The government of things strives to make everyone believe in such a Santa Claus “with the same effect” that it fosters the development and universalization of techniques and procedures of evaluation: the effect of “planetary infantilization.” Furthermore:
One knows that no Santa Claus is complete without his whip. Indefectible solidarity of gentle evaluation and severe control [our American Santa making up his lists of who’s naughty and nice, then rewarding the latter with goodies and punishing the former with lumps of coal, for instance]! The child who does not act like a child [by being all innocent and obedient, sleeping all nice and snug in her bed, with visions of sugar-plumbs dancing away in her head] is punished; that is the rule [and we must all abide by the rules, musn’t we?]. All discourse not conducive to infantilization will be punished by the evaluators, that is the constant. Among its effects, control also carries this one: the promise of infantilization and the initiation of transformation into a thing.
After all, the desideratum is a government not only of things, but also by things and for things (pace Lincoln—at least it we grant him the charity of thinking that’s not what he really meant all along).
In the closing paragraphs of his little book (pages 66-67), Milner issues a call for resistance and rebellion against all such pseudo-politics and pseudo-government of things, and in affirmation of a genuine politics. It is a call, quite simply, for there to be again decision.
“If the name of politics has any meaning,” Milner writes, “it resolutely opposes itself to the government of things.” In rejecting the pretense of a politics of things, real politics “supposes that the regime of generalized subordination can be put in suspense.” A politics worthy of the name can emerge only if at last an end is put to all the endless chatter about how we all need to show “respect for the law,” “respect for authority,” and the like, all of which is just code for doing what we’re told.

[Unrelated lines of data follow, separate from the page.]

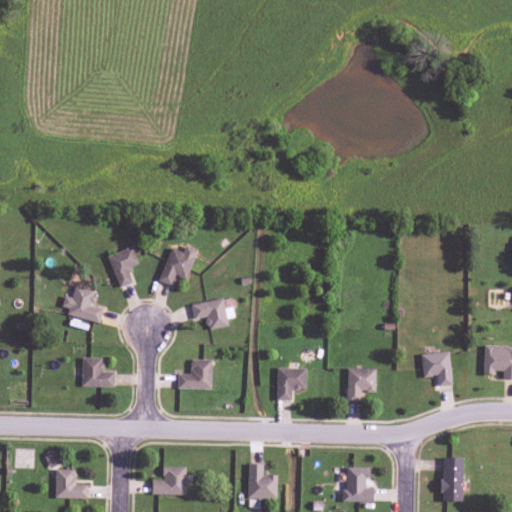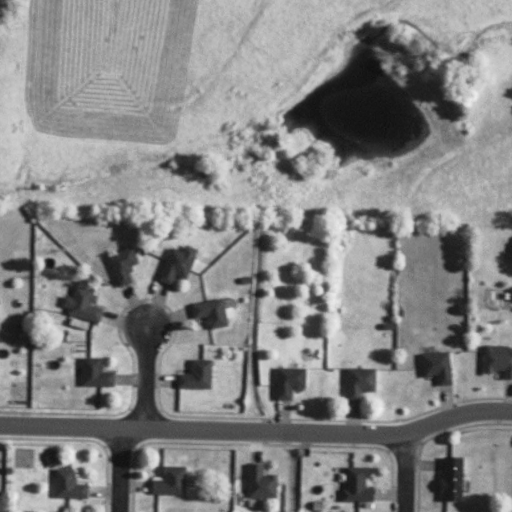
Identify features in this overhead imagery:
building: (121, 265)
building: (176, 265)
building: (80, 304)
building: (209, 313)
building: (497, 360)
building: (436, 367)
building: (94, 374)
building: (195, 376)
road: (150, 377)
building: (288, 382)
building: (358, 383)
road: (258, 432)
building: (51, 460)
road: (125, 470)
road: (411, 475)
building: (450, 479)
building: (169, 482)
building: (259, 483)
building: (67, 485)
building: (355, 485)
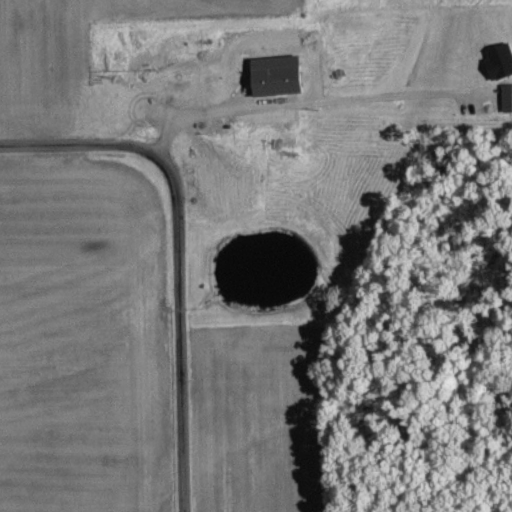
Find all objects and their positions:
building: (182, 79)
building: (122, 123)
building: (226, 195)
road: (174, 255)
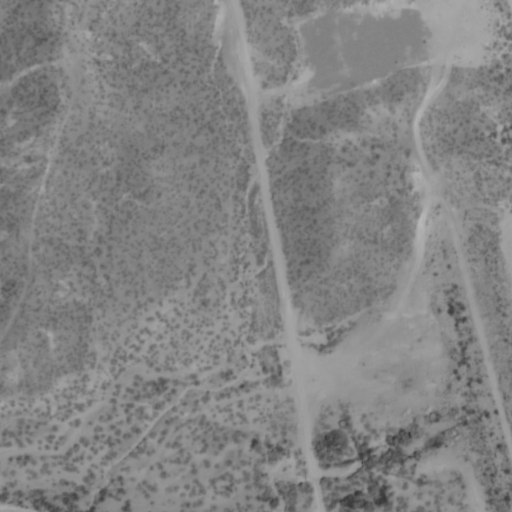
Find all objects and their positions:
road: (448, 1)
road: (446, 216)
road: (275, 255)
dam: (482, 322)
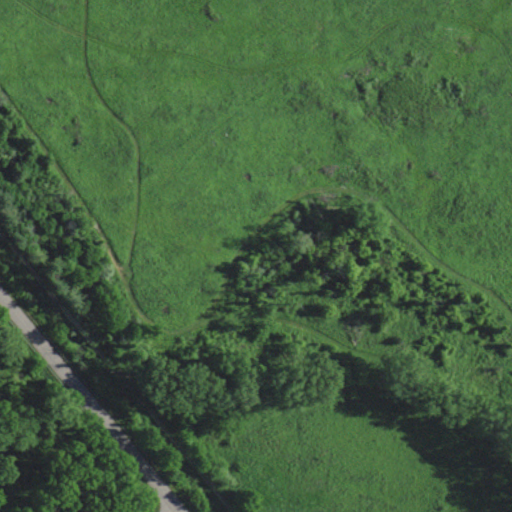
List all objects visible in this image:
road: (85, 201)
road: (213, 290)
road: (494, 325)
road: (89, 403)
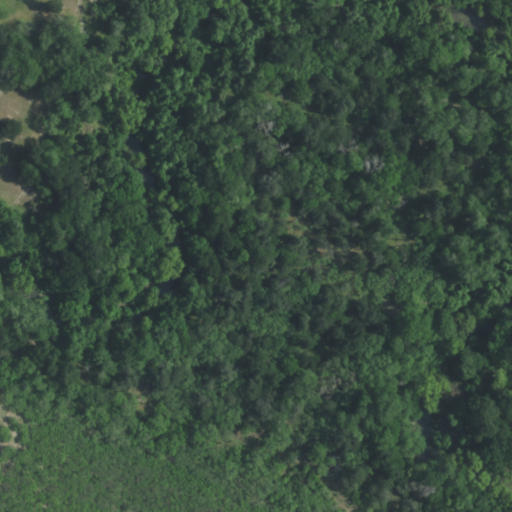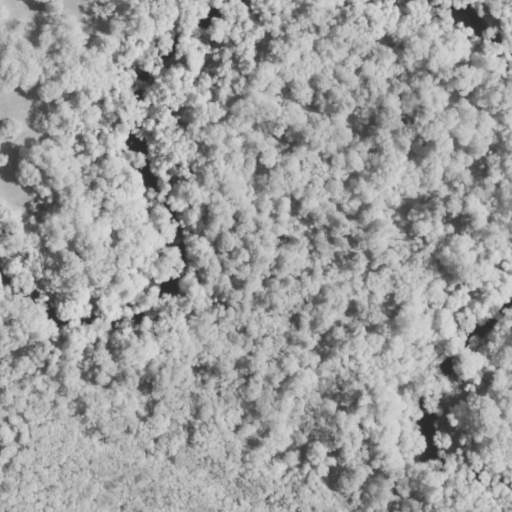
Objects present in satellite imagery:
river: (367, 12)
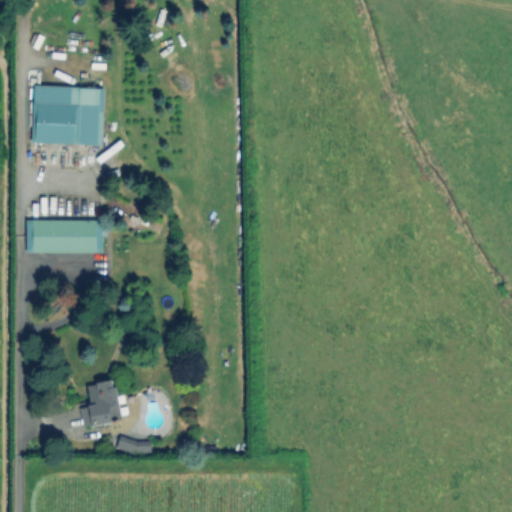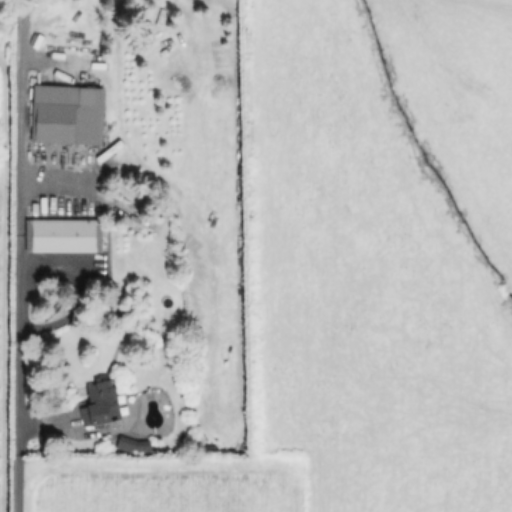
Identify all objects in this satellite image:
building: (66, 114)
building: (68, 114)
building: (62, 234)
building: (66, 235)
crop: (396, 255)
road: (17, 282)
building: (99, 403)
building: (103, 404)
building: (132, 445)
building: (135, 446)
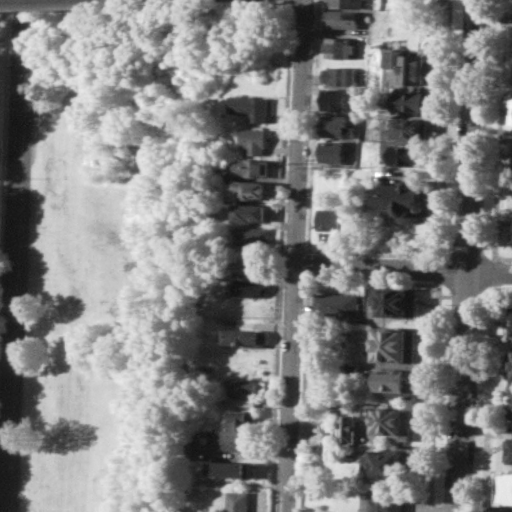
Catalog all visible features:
road: (289, 2)
building: (345, 3)
building: (343, 4)
building: (340, 18)
building: (341, 18)
building: (335, 47)
building: (336, 47)
building: (394, 58)
building: (409, 65)
building: (416, 69)
building: (337, 75)
building: (337, 75)
building: (335, 99)
building: (336, 99)
building: (413, 100)
building: (412, 101)
building: (250, 107)
building: (252, 107)
building: (335, 125)
building: (335, 125)
road: (442, 125)
road: (311, 126)
building: (411, 127)
building: (412, 128)
building: (254, 140)
building: (254, 140)
building: (334, 150)
building: (332, 151)
building: (410, 154)
building: (410, 155)
building: (251, 167)
building: (252, 167)
building: (253, 189)
building: (253, 189)
building: (408, 199)
building: (406, 201)
building: (252, 212)
building: (251, 213)
building: (330, 216)
building: (331, 218)
building: (511, 231)
park: (99, 233)
building: (250, 236)
building: (251, 236)
building: (511, 238)
road: (444, 243)
road: (465, 244)
road: (486, 245)
road: (372, 253)
road: (11, 256)
road: (293, 256)
road: (464, 256)
road: (492, 256)
road: (502, 256)
road: (279, 257)
road: (306, 262)
building: (249, 265)
road: (438, 266)
building: (246, 267)
road: (402, 267)
road: (305, 276)
road: (289, 277)
road: (303, 278)
building: (247, 287)
building: (247, 287)
road: (502, 287)
road: (443, 295)
road: (463, 296)
road: (484, 296)
building: (395, 301)
building: (395, 302)
building: (335, 304)
building: (339, 304)
building: (511, 324)
road: (302, 328)
building: (511, 328)
building: (242, 337)
building: (243, 337)
building: (393, 343)
building: (389, 344)
building: (411, 346)
building: (510, 364)
building: (509, 365)
building: (350, 372)
building: (391, 382)
building: (394, 383)
building: (247, 386)
building: (247, 386)
road: (432, 396)
building: (509, 401)
building: (243, 402)
building: (508, 405)
building: (240, 418)
building: (390, 420)
building: (391, 421)
building: (347, 428)
building: (348, 428)
road: (485, 429)
building: (237, 431)
building: (232, 437)
building: (315, 448)
building: (508, 449)
building: (508, 450)
building: (385, 462)
building: (384, 465)
building: (231, 468)
building: (232, 469)
building: (507, 486)
building: (507, 487)
building: (383, 500)
building: (237, 501)
building: (238, 501)
building: (384, 501)
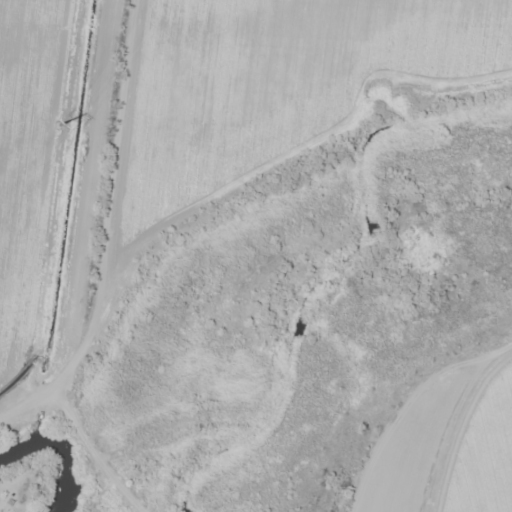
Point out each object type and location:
power tower: (58, 123)
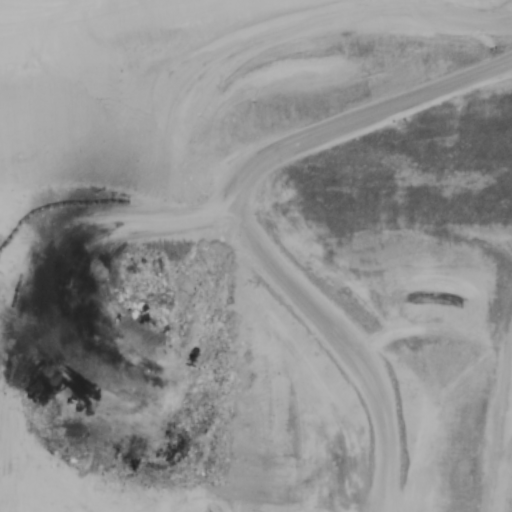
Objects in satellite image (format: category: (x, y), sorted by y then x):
road: (367, 14)
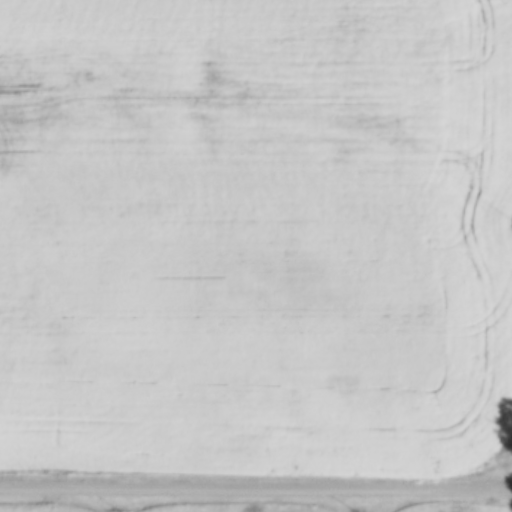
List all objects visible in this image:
road: (256, 490)
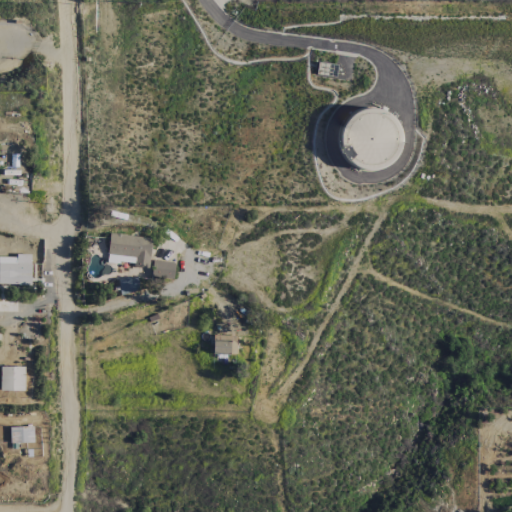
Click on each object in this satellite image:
road: (216, 11)
road: (319, 41)
building: (365, 139)
road: (30, 227)
building: (128, 250)
road: (62, 255)
building: (161, 269)
building: (14, 271)
building: (128, 285)
building: (221, 347)
building: (11, 379)
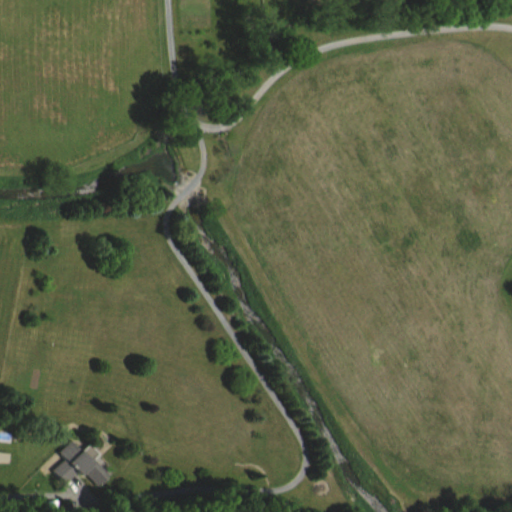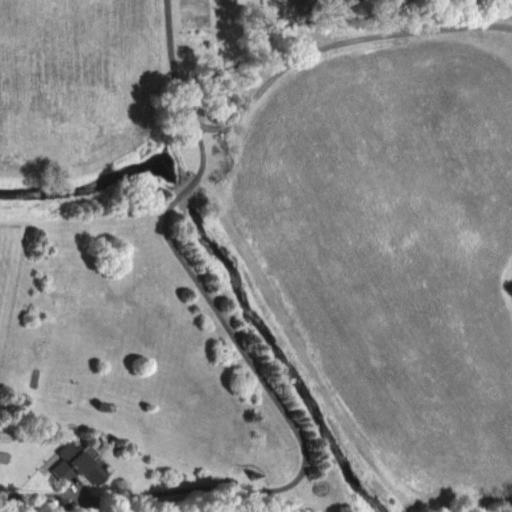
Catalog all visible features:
road: (340, 43)
road: (177, 63)
road: (297, 427)
building: (75, 464)
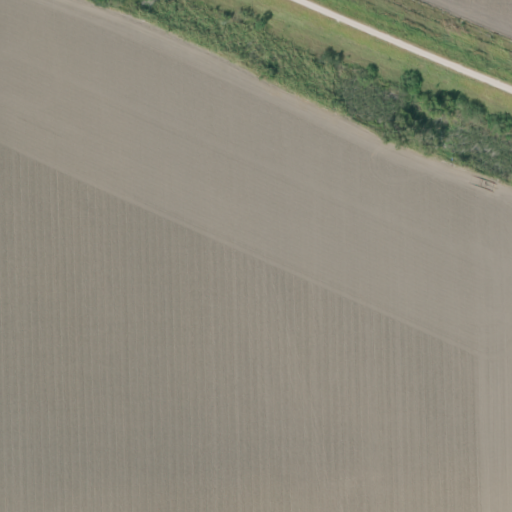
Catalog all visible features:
road: (401, 47)
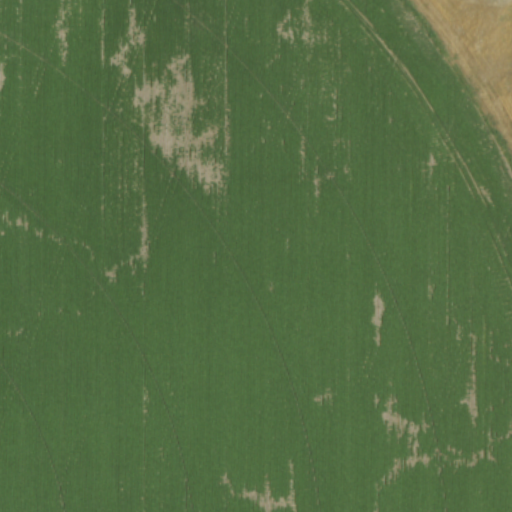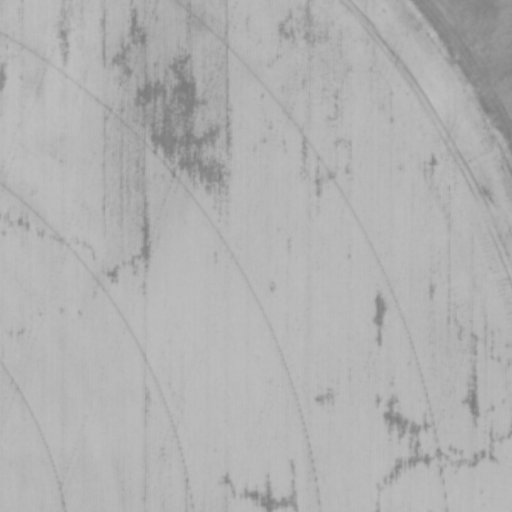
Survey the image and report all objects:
crop: (255, 255)
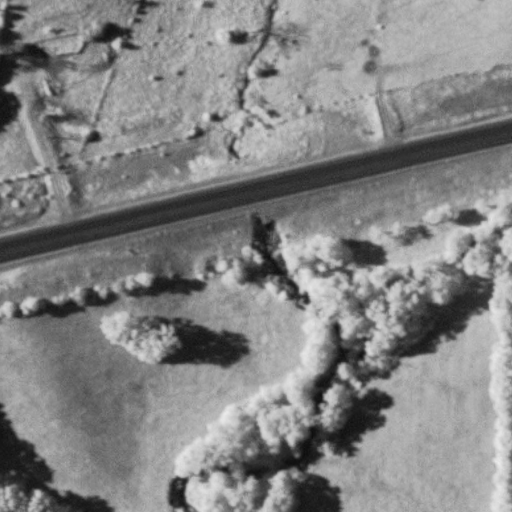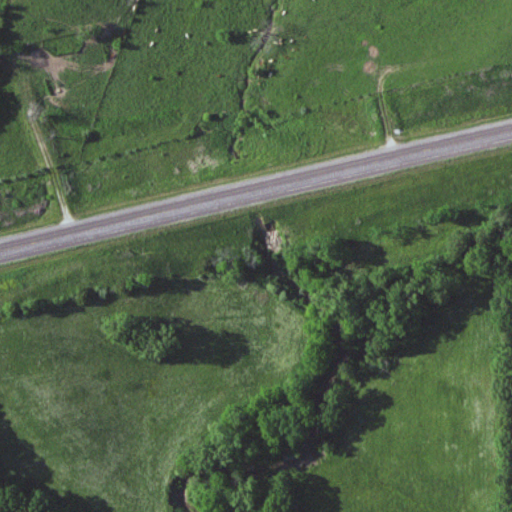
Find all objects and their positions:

Such suspension of generalized subordination and end of infantilizing chatter may not last long: “Maybe only for an instant . . .” But that instant, that moment, that blink of an eye, “that’s already enough, if that instant is one of decision. What’s needed is that there again be decision.”
That’s all that’s needed, but that’s everything. As Milner writes, “politics doesn’t merit the name unless it combats the spirit of subordination. One doesn’t demand that everyone be generous, or fight for the liberties of everyone; it is quite enough if each fights for her own freedom.” The return of a genuine politics requires that we stop relinquishing our own choices to “the order of things.” It requires, instead, “[t]hat at times we decide for ourselves . . .”
There is no future of politics otherwise. Nor, without decision, is there any future of culture in any form, be it political, artistic, philosophical, or whatever. But that just means that, without decision, there really is no future at all.